Dat Natuurmonumenten geen fan is van dit beleid, is geen geheim. Het streven naar nul zwijnen is volgens de terreinbeheerder niet realistisch. Het is een inheemse diersoort die zelf zijn weg vindt vanuit Belgie en Duitsland en zich goed schuil weet te houden. Bovendien doet de wet geen recht aan de meerwaarde die wilde zwijnen hebben voor de biodiversiteit. ‘We hebben in onze bossen grasmatten waar tientallen jaren niets verandert, maar sinds de zwijnen er zitten zie je daar nieuwe boompjes, nieuwe planten groeien,’ lichtte gebiedsmanager Rob van Schijndel vorige week toe in De Monitor. Wilde zwijnen worden daarom alleen bejaagd op plekken waar ze schade veroorzaken, met name aan de randen van de door Natuurmonumenten beheerde gebieden.
‘We nemen onze verantwoordelijkheid om schade te beperken, ook nu,’ benadrukt de natuurorganisatie in reactie op de POV-oproep. ‘In onze natuurgebieden worden populaties zwijnen beheerd, dus we werken mee aan afschot.

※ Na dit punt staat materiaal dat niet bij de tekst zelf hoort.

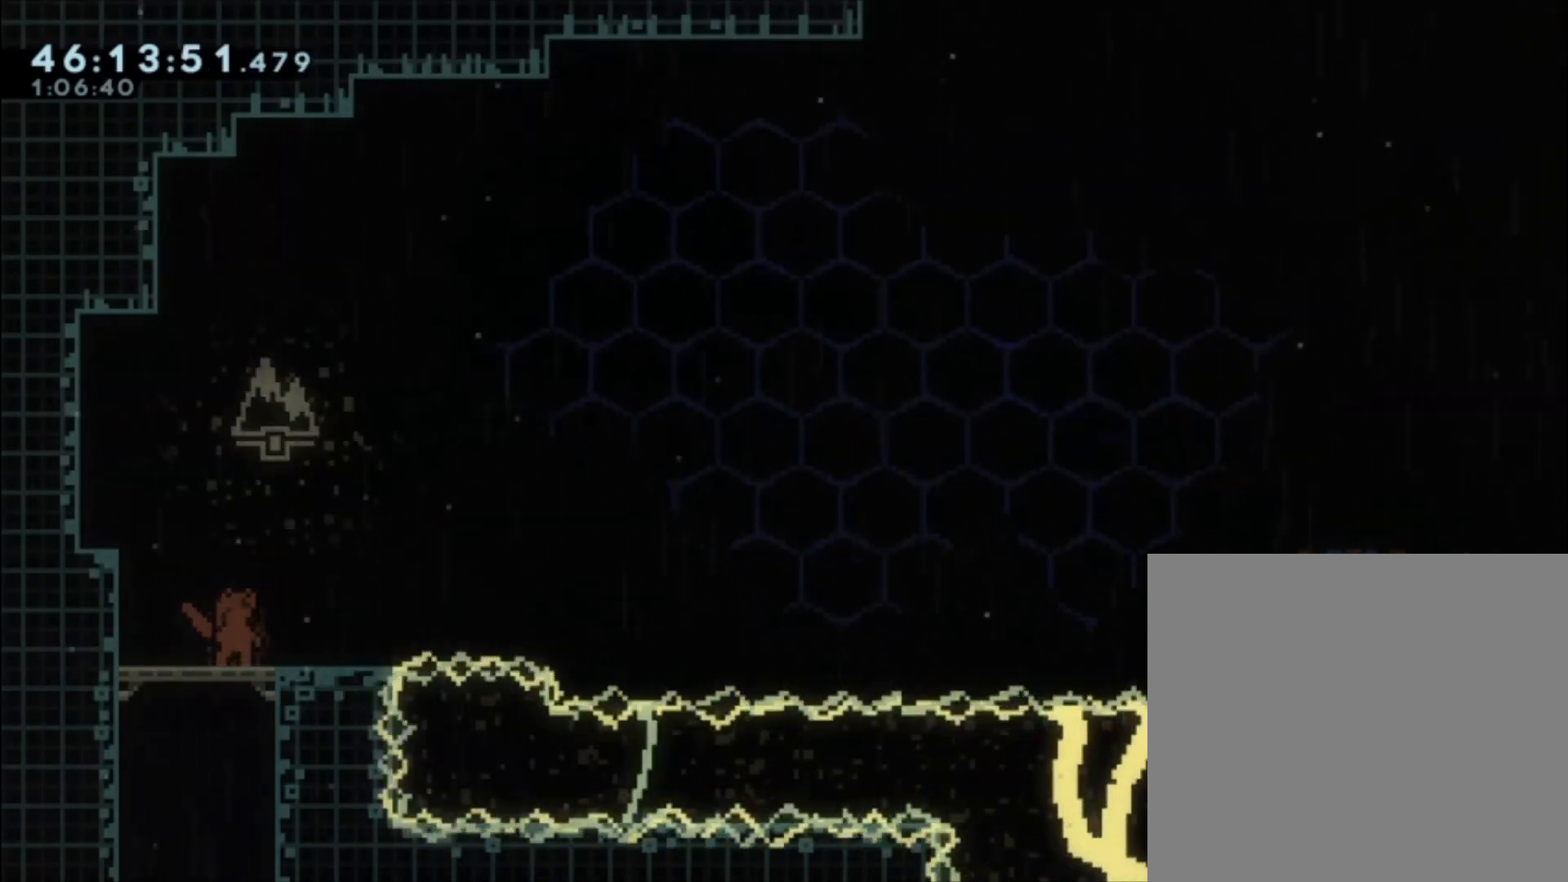
{"buttons": ["A"], "left_stick": "right", "events": [[67, "X", "down"], [133, "X", "up"], [233, "A", "down"], [233, "left_stick", "right"]]}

Maar extra bestrijding van zwijnen is wat ons betreft op dit moment niet aan de orde. We zijn wel extra alert op het aantreffen van dode everzwijnen. Verdachte situaties worden direct gemeld bij de Nederlandse Voedsel en Warenautoriteit.’
Wildrasters
Natuurmonumenten voegt daar aan toe dat de discussie niet moet gaan over ‘wel of geen zwijnen’ en benadrukt dat de uitbraak van het virus in België het gevolg is van menselijk handelen. ‘Het ministerie treft vooralsnog geen extra maatregelen. Mocht dat alsnog gebeuren, dan volgen wij dat beleid. Nul zwijnen is echter niet realistisch. Dat is belangrijk bij het maken van plannen om de gevolgen van een uitbraak te beperken. In die plannen kun je bijvoorbeeld denken aan het plaatsen van wildrasters om bij een eventuele uitbraak populaties van elkaar te kunnen scheiden.’
De provincie Limburg kondigde maandag aan meer wildrasters te willen plaatsen langs de grens, om zwijnen te weren. Daarnaast worden boeren extra geïnformeerd over hygiënemaatregelen die noodzakelijk zijn om besmetting van hun varkens te voorkomen, en wordt onderzocht hoe gebieden snel kunnen worden afgesloten in geval van een uitbraak. Toch is volgens gedeputeerde Hubert Mackus (CDA) daarnaast meer afschot nodig. Hij wil het aantal everzwijnen buiten de aangewezen gebieden preventief omlaag brengen. Om het jagers makkelijker te maken dieren te schieten, trekt hij extra geld uit voor nachtkijkers. Daarnaast moeten bewegingsjacht en het schieten met een geluiddemper mogelijk worden, maar ‘hiervoor is besluitvorming bij het Rijk nodig’. Zo schrijft de provincie in een statement.
Volgt Natuurmonumenten het beleid van de provincie Limburg? Een woordvoerder laat weten: ‘Zo lang de provincie niet met een verplichting komt tot afschot, is het aan de eigenaar om te bepalen of en hoe afschot wordt gepleegd. Op dit moment kunnen wij met de huidige middelen voldoende grip houden op de aantallen.’
Voor bewegingsjacht in haar natuurgebieden voelt de terreinbeheerder weinig. Die jachtmethode is volgens de organisatie moeilijk uit te voeren, verstoort andere dieren en is bovendien ook niet zonder risico voor bezoekers en verkeer. In gebieden met veel maïs, waar de hoge planten ideale voeder- en schuilplaatsen bieden aan wilde zwijnen is bewegingsjacht volgens Natuurmonumenten wellicht relevant. ‘In die gebieden zijn wij geïnteresseerd in een pilot.’